Growing Up With OCD

It took until my early 20s to learn I suffered from OCD, and that life didn’t have to be like this. Image: quimuns/Pixabay

It took until my early 20s to learn I suffered from OCD, and that life didn’t have to be like this. Image: quimuns/Pixabay

At one point, I filled up my *NSYNC notebook with all the compulsions I did to keep my family safe.

I stood alone in my elementary school’s foyer, waiting for my mom to pick me up after school. She was 10 minutes late, and I had the overwhelming feeling something horrible had happened to her.

I don’t know why this day was different, but the dread that something awful would happen to my family or pets haunted me for nearly 20 years.

A year later I was still terrified, and I clung to my mom, sobbing, when she tried to drop me off on the first day of fourth grade. If I let go, my mom would drive home, crash her car, and die. I was so certain of it.

I couldn’t bear to let her go that day. After nearly an hour, the school principal and my kind fourth grade teacher convinced me to stay at school and let my mom go.

I got stomachaches almost every night because I worried so much. My parents thought it was the ice cream. (It’s never the ice cream.) I couldn’t express to them how scared I was — somehow, voicing my worry out loud would make the bad things come alive. And after my fifth grade teacher told me to stop being ridiculous when I cried because my mom was late picking me up, my silence on the matter was sealed.

So I started bargaining with the universe.

If my dad got home safe from work, I would do the dishes every night for a week or read three chapters from the Bible. If I said a prayer an even number of times every night, everything would be OK.


 

Rearranging the items on my desk could cause a meltdown, because any change might upset the balance of the universe and cause everything to come crashing down.


 

Some forks were safe to use, others were not. If I had my blankets in the right order, wore the right color shirt, and never wore “untested” new socks, then somehow the universe would stay in balance. At one point, I filled up my *NSYNC notebook with all the compulsions I did to keep my family safe.

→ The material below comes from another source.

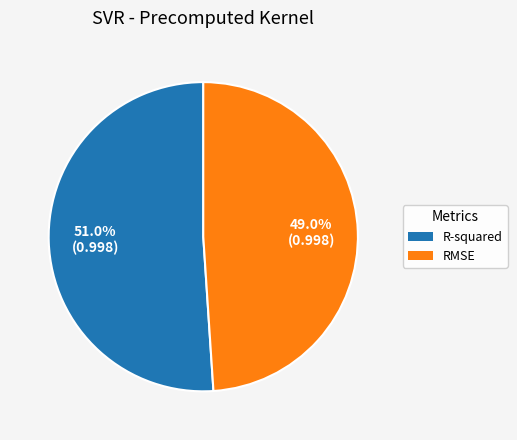

Does RMSE account for over 50% of the chart?

No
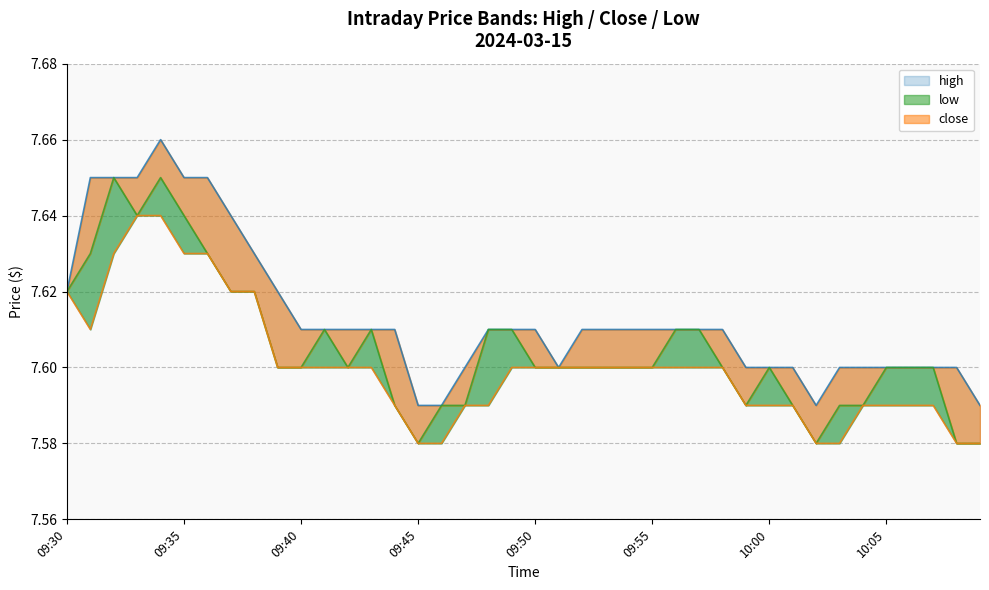

Which has a higher value, 10:06 or 09:35?

09:35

It went on and on and took over my entire life. My roster of non-wearable clothing far outnumbered what I was allowed to wear. I couldn’t wear dark green because my rabbit died when I was wearing that color. I wore turtlenecks every day for almost a year. My alarm clock always had to be set to a number that ended with a zero or a five, but the microwave timer could never end with a zero or a five. Even rearranging the items on my desk could cause a meltdown, because any change might upset the balance of the universe and cause everything to come crashing down.

I opted not to visit friends at their houses — not that I had much time for friends. The fear of my parents getting killed driving me there or back loomed around every decision. I always went with my parents on every errand possible, pretending I liked the grocery store.

I couldn't listen to the radio and would cover my ears with my head between my legs on car rides to block out songs that talked about people leaving (which I equated with death).

Now I know all of this is called OCD.

It took until my early 20s to learn I suffered from OCD, and that life didn’t have to be like this. More to the point, though anxiety runs in my family and I’m not completely out of the ordinary, most people don’t live like this. Wearing a new pair of socks isn’t supposed to be an ordeal.

That’s where cognitive behavioral therapy came in, a therapy useful in managing OCD symptoms because of the skills-based approach.

Throughout the course of my work with a CBT therapist, I learned how to deal with the uncomfortable feelings of fear I had around losing people. She helped me slowly “test” all my obsessions and compulsions until I realized the world didn’t revolve around them. No amount of policing my dining utensils could guarantee the safety of anybody I loved.

Granted, I think I knew this, but I still couldn’t stop the compulsions without the guidance of a trained professional. I’m still sorry my adolescence got swallowed by fear before I understood that what I was experiencing was a disease hijacking my psyche, not reality.

I wouldn't say I am “cured,” but my OCD quirks no longer dominate my life.

I tell the universe to keep my cats safe every day as I leave my apartment and still tend to avoid using numbers that end in zero or five on the microwave. But I know now that I’m not dooming the world if I forget. I have the grounded awareness that sometimes life will throw unexpected things at me, and I will handle them as they come.

I can’t control the world, but I can make myself more comfortable living alongside fear and worry — while wearing any color shirt I want.